Task to complete → Rewrite the records below with every "locality" swapped for "site description", changing nothing else.

***** Provided information

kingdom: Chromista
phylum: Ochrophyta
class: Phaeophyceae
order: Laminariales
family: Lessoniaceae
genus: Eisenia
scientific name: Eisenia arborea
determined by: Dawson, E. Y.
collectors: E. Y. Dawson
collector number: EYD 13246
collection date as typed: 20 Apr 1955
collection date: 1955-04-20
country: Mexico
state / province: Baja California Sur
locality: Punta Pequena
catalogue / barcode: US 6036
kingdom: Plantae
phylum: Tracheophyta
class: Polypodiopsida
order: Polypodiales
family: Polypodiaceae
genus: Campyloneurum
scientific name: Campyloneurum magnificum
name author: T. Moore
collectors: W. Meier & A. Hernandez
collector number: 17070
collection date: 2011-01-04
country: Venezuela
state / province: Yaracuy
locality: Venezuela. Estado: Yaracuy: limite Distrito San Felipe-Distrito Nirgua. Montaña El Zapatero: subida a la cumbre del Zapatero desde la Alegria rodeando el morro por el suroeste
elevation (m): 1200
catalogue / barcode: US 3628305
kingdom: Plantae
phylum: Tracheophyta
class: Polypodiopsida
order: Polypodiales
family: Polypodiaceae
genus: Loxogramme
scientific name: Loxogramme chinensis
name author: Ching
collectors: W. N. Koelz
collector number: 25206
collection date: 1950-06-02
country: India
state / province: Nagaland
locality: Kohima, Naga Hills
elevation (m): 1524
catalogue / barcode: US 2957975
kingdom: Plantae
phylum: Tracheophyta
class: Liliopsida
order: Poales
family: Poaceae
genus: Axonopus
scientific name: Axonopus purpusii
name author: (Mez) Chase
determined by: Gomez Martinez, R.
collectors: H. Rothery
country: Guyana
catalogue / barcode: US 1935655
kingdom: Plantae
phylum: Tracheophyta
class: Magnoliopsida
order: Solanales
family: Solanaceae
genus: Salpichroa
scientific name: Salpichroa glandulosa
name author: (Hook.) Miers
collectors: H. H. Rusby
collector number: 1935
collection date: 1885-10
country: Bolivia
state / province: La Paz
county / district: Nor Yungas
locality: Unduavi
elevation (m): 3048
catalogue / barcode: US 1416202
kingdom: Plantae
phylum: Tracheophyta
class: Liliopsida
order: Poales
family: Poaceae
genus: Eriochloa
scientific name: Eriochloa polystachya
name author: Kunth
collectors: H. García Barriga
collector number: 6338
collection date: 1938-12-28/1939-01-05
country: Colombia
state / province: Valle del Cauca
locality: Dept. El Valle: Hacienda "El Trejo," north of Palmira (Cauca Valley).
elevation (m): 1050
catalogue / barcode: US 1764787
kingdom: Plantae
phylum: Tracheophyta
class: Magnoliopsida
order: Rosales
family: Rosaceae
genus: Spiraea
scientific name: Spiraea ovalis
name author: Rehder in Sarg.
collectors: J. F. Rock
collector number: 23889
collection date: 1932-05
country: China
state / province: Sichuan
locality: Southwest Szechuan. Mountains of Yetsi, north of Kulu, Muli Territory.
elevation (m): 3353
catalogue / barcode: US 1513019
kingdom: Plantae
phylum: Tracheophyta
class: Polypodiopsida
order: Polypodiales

**********

Worked answer →
kingdom: Chromista
phylum: Ochrophyta
class: Phaeophyceae
order: Laminariales
family: Lessoniaceae
genus: Eisenia
scientific name: Eisenia arborea
determined by: Dawson, E. Y.
collectors: E. Y. Dawson
collector number: EYD 13246
collection date as typed: 20 Apr 1955
collection date: 1955-04-20
country: Mexico
state / province: Baja California Sur
site description: Punta Pequena
catalogue / barcode: US 6036
kingdom: Plantae
phylum: Tracheophyta
class: Polypodiopsida
order: Polypodiales
family: Polypodiaceae
genus: Campyloneurum
scientific name: Campyloneurum magnificum
name author: T. Moore
collectors: W. Meier & A. Hernandez
collector number: 17070
collection date: 2011-01-04
country: Venezuela
state / province: Yaracuy
site description: Venezuela. Estado: Yaracuy: limite Distrito San Felipe-Distrito Nirgua. Montaña El Zapatero: subida a la cumbre del Zapatero desde la Alegria rodeando el morro por el suroeste
elevation (m): 1200
catalogue / barcode: US 3628305
kingdom: Plantae
phylum: Tracheophyta
class: Polypodiopsida
order: Polypodiales
family: Polypodiaceae
genus: Loxogramme
scientific name: Loxogramme chinensis
name author: Ching
collectors: W. N. Koelz
collector number: 25206
collection date: 1950-06-02
country: India
state / province: Nagaland
site description: Kohima, Naga Hills
elevation (m): 1524
catalogue / barcode: US 2957975
kingdom: Plantae
phylum: Tracheophyta
class: Liliopsida
order: Poales
family: Poaceae
genus: Axonopus
scientific name: Axonopus purpusii
name author: (Mez) Chase
determined by: Gomez Martinez, R.
collectors: H. Rothery
country: Guyana
catalogue / barcode: US 1935655
kingdom: Plantae
phylum: Tracheophyta
class: Magnoliopsida
order: Solanales
family: Solanaceae
genus: Salpichroa
scientific name: Salpichroa glandulosa
name author: (Hook.) Miers
collectors: H. H. Rusby
collector number: 1935
collection date: 1885-10
country: Bolivia
state / province: La Paz
county / district: Nor Yungas
site description: Unduavi
elevation (m): 3048
catalogue / barcode: US 1416202
kingdom: Plantae
phylum: Tracheophyta
class: Liliopsida
order: Poales
family: Poaceae
genus: Eriochloa
scientific name: Eriochloa polystachya
name author: Kunth
collectors: H. García Barriga
collector number: 6338
collection date: 1938-12-28/1939-01-05
country: Colombia
state / province: Valle del Cauca
site description: Dept. El Valle: Hacienda "El Trejo," north of Palmira (Cauca Valley).
elevation (m): 1050
catalogue / barcode: US 1764787
kingdom: Plantae
phylum: Tracheophyta
class: Magnoliopsida
order: Rosales
family: Rosaceae
genus: Spiraea
scientific name: Spiraea ovalis
name author: Rehder in Sarg.
collectors: J. F. Rock
collector number: 23889
collection date: 1932-05
country: China
state / province: Sichuan
site description: Southwest Szechuan. Mountains of Yetsi, north of Kulu, Muli Territory.
elevation (m): 3353
catalogue / barcode: US 1513019
kingdom: Plantae
phylum: Tracheophyta
class: Polypodiopsida
order: Polypodiales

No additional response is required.